The A to Z of Finance

  • 7 months   ago

Finance and credit are two inescapable facts of life. You are almost guaranteed to take out a credit-related product at some point in your life, whether it be a mortgage, buying a car or a simple cash loan

 

 

Despite this, so many consumers out there do not understand what basic finance-related terms mean or how these terms will affect them. This misunderstanding becomes an issue when the consumer applies for a loan or other credit-related product. This really becomes a problem when consumers enter into a loan contract they do not understand or are unhappy with. 

To make things a little easier, here are a few common loan features and terms you will see in most loan contracts. 

Interest 

The interest rate is usually an annual rate charged to the borrower. Interest is, essentially, what you repay the lender on top of your principal amount. This is how lenders make money and are able to stay profitable and keep lending. 

Obviously, the higher the interest rate, the more you will repay in total. Moreover, the longer your loan stays active, the more interest you will repay.  It is, therefore, important you always consider the interest rate when comparing payday loan products

Interest rates may come as both fixed and variable. As you may have already guessed, fixed interest rates stay the same and variable rates are subject to change. Both come with their own benefits and drawbacks.

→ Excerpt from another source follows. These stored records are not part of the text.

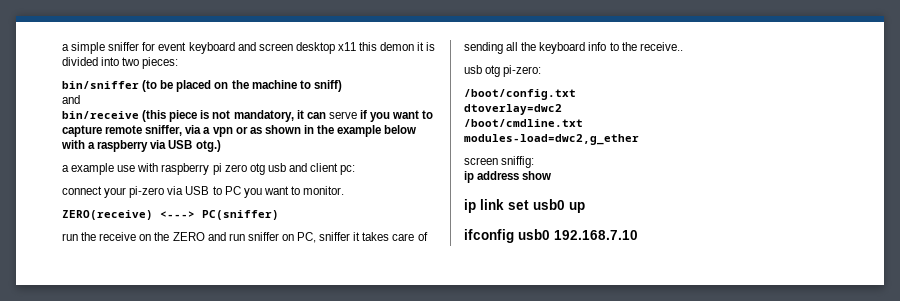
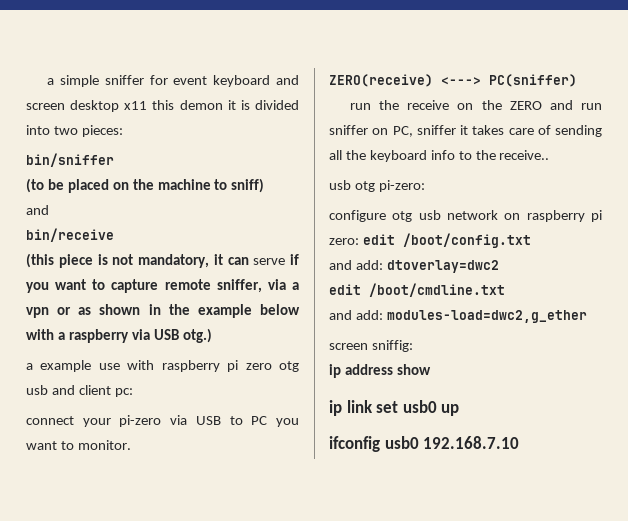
(139, 85) none -> (114, 160) //
(139, 115) none -> (114, 235) //
(542, 71) none -> [329,210,602,222] [329,234,395,245] configure otg usb network on raspberry pi zero: edit
(576, 94) none -> [329,260,383,270] and add:
(562, 109) none -> [329,284,361,295] edit
(583, 123) none -> [329,310,383,320] and add:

Finally, most lenders will also charge additional fees on top of your interest. These may come as account opening or account keeping fees and are separate charges to interest.

Loan term

Sometimes referred to as the repayment terms. Essentially, this is how long you are given to repay your loan. 

Shorter loan terms let you settle your debt sooner and potentially pay less interest overall. Despite this, short repayment terms can often result in expensive repayments that may be hard to manage. 

On the other hand, loans with longer repayment terms may be more manageable. Your regular repayments may be lower, and you could fit them around your day-to-day life. However, longer terms will result in more overall interest paid. 

Security

Security, or collateral, is an asset used by the consumer to guarantee a loan. In simpler terms, the lender can repossess and sell this asset if the borrower cannot repay their loan. Furthermore, an asset is an item of value owned by the consumer.

Loans backed by an asset are known as secured loans. If the borrower fails to pay their loan or negotiate a resolution, the lender will repossess this asset to recover some of their losses. Attaching security to a loan product reduces the level of risk for the lender, so your chances of approval may be increased. 

Unsecured loans are, as the name suggests, not backed by an asset. If the borrower cannot repay their loan, the lender is unable to repossess any asset. This does not mean you are without recourse; lenders will often pass failed unsecured loans onto debt collectors and your credit score will take a knock. 

Guarantor

A guarantor acts in a similar way to security. Put simply, they guarantee a loan for somebody else. 

So, if a consumer fails to repay their loan, the guarantor is now legally responsible for settling the other person’s debts. 

Comparison rate

A comparison rate is a useful tool for comparing loan products from different lenders. In short, these rates factor in most of the fees and charges associated with a loan, as well as the interest rate. 

Keep in mind, comparison rates may not always factor in every possible cost. For example, if you miss a payment you may be charged a dishonour fee. 

While comparison rates make it easy to get an idea of the cost of a loan, they are not gospel. There are a number of other factors you should consider when you’re searching for a loan. 

Before you apply

Always do your research before applying for a loan product. After all, misunderstanding the terms of your contract may result in extra fees and, in the worst-cases, debt spirals or even bankruptcy. 

Check around your local area for any free financial advice. This may come in the form of a Government website, a community hotline or face-to-face advice. Obviously, however, confirm the institution you are dealing with is reputable and qualified. 

These days, there is a mountain of useful information available online. If you aren’t sure about anything, make a quick Google search and you’re sure to find the answers. Alternatively, credit providers should be able to walk you through all aspects before you approve your contract.